**** GIVEN RECORDS

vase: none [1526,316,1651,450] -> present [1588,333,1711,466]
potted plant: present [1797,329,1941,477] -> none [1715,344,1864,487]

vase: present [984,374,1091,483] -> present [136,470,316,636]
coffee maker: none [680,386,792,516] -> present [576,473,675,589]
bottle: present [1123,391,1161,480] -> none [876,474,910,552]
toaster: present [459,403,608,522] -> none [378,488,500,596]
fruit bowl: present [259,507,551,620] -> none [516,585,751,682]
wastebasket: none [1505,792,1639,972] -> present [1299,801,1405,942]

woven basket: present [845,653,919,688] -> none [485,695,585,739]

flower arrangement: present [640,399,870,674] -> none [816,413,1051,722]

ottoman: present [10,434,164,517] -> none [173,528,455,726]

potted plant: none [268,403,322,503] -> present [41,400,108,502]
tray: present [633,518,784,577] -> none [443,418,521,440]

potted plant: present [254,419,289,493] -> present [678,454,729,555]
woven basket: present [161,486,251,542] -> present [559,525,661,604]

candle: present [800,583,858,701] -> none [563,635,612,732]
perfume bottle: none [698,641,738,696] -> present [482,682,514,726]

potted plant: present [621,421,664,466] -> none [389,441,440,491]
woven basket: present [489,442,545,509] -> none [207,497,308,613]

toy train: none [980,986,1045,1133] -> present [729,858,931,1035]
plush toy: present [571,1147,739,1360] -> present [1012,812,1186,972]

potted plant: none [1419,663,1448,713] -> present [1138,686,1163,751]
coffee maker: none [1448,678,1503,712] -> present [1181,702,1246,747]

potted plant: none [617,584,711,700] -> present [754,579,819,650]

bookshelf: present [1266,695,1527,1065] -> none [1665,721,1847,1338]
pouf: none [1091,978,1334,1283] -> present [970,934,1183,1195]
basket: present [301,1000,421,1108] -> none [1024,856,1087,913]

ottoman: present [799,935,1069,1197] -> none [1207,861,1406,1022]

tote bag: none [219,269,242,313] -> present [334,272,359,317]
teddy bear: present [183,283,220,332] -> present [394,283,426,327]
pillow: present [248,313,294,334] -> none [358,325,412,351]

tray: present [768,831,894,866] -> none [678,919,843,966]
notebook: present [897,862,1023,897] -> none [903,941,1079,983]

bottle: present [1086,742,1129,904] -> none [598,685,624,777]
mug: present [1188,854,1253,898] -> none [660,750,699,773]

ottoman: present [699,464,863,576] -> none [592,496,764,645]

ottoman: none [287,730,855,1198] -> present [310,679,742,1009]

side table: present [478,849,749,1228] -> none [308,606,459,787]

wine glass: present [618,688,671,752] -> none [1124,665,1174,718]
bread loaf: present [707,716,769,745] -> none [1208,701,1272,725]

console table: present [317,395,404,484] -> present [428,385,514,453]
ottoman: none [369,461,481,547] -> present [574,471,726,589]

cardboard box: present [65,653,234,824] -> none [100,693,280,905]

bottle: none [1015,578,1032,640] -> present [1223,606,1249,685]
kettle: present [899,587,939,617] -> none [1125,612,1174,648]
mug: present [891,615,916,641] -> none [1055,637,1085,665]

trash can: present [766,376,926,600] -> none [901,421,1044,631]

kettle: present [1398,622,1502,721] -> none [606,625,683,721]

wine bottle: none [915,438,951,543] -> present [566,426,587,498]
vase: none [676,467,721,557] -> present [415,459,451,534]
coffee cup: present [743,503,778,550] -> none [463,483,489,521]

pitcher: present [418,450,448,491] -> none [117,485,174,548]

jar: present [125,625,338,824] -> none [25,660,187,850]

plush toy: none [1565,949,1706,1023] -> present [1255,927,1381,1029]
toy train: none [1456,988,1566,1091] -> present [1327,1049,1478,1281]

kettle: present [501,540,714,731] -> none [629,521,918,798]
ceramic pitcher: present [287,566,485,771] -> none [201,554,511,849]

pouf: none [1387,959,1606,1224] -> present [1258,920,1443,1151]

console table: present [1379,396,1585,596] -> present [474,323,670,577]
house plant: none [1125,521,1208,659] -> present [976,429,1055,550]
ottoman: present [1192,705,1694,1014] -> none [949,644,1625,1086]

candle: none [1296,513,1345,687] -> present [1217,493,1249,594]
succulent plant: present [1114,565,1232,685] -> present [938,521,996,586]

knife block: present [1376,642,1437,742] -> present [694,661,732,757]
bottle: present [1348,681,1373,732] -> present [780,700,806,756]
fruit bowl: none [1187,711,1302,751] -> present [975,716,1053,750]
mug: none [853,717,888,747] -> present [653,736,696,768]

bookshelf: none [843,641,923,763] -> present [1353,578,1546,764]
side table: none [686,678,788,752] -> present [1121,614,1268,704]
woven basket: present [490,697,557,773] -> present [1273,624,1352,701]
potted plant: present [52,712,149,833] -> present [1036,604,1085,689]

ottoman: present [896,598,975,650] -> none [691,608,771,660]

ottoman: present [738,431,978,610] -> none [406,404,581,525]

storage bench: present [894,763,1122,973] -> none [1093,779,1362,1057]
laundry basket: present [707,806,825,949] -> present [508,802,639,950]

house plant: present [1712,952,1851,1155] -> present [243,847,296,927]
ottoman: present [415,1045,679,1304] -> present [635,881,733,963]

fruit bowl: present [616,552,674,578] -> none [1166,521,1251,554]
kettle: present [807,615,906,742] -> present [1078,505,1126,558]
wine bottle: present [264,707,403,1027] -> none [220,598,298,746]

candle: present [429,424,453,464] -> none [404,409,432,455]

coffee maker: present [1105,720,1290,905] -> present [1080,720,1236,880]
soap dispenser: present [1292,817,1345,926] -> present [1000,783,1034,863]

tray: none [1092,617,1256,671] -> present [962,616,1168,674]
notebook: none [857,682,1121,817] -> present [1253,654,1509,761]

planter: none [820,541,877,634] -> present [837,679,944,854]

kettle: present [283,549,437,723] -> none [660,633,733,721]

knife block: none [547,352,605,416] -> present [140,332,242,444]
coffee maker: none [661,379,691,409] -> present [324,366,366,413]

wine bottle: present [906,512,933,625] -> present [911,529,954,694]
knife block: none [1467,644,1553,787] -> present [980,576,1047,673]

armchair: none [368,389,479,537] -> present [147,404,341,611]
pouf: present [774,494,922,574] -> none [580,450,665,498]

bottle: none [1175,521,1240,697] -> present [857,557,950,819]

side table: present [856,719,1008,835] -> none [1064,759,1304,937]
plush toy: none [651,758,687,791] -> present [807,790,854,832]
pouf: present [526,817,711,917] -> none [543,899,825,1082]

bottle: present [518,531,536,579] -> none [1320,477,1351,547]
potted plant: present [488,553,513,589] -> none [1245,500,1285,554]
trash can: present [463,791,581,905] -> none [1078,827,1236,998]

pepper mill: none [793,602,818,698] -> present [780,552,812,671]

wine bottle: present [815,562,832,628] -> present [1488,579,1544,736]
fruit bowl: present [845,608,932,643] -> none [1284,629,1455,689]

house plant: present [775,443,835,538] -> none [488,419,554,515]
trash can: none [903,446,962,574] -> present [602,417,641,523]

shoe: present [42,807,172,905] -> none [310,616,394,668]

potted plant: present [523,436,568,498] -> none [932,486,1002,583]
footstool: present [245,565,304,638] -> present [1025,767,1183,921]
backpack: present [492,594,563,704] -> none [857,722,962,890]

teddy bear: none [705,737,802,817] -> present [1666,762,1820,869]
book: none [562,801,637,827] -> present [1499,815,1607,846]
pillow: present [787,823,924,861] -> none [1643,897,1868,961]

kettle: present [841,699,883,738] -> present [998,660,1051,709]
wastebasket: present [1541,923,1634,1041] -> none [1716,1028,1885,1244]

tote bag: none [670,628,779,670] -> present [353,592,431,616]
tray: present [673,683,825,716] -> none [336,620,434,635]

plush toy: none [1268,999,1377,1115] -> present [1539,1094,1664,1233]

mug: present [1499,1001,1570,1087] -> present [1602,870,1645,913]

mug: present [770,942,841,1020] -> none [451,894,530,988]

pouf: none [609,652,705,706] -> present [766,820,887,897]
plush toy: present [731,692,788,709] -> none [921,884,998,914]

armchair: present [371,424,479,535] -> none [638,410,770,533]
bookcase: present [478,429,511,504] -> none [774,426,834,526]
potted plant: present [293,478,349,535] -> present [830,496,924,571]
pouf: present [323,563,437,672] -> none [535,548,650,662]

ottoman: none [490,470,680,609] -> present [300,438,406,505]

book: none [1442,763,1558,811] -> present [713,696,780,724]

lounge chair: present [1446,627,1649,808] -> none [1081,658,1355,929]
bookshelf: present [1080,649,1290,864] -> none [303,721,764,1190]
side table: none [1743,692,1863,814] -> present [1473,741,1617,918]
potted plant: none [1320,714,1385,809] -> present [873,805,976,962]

********

▶ [PROBLEM DESCRIPTION] Where a line above holds the string "wastebasket", show that line.

▶ [ANSWER TO THIS EXERCISE]
wastebasket: none [1505,792,1639,972] -> present [1299,801,1405,942]
wastebasket: present [1541,923,1634,1041] -> none [1716,1028,1885,1244]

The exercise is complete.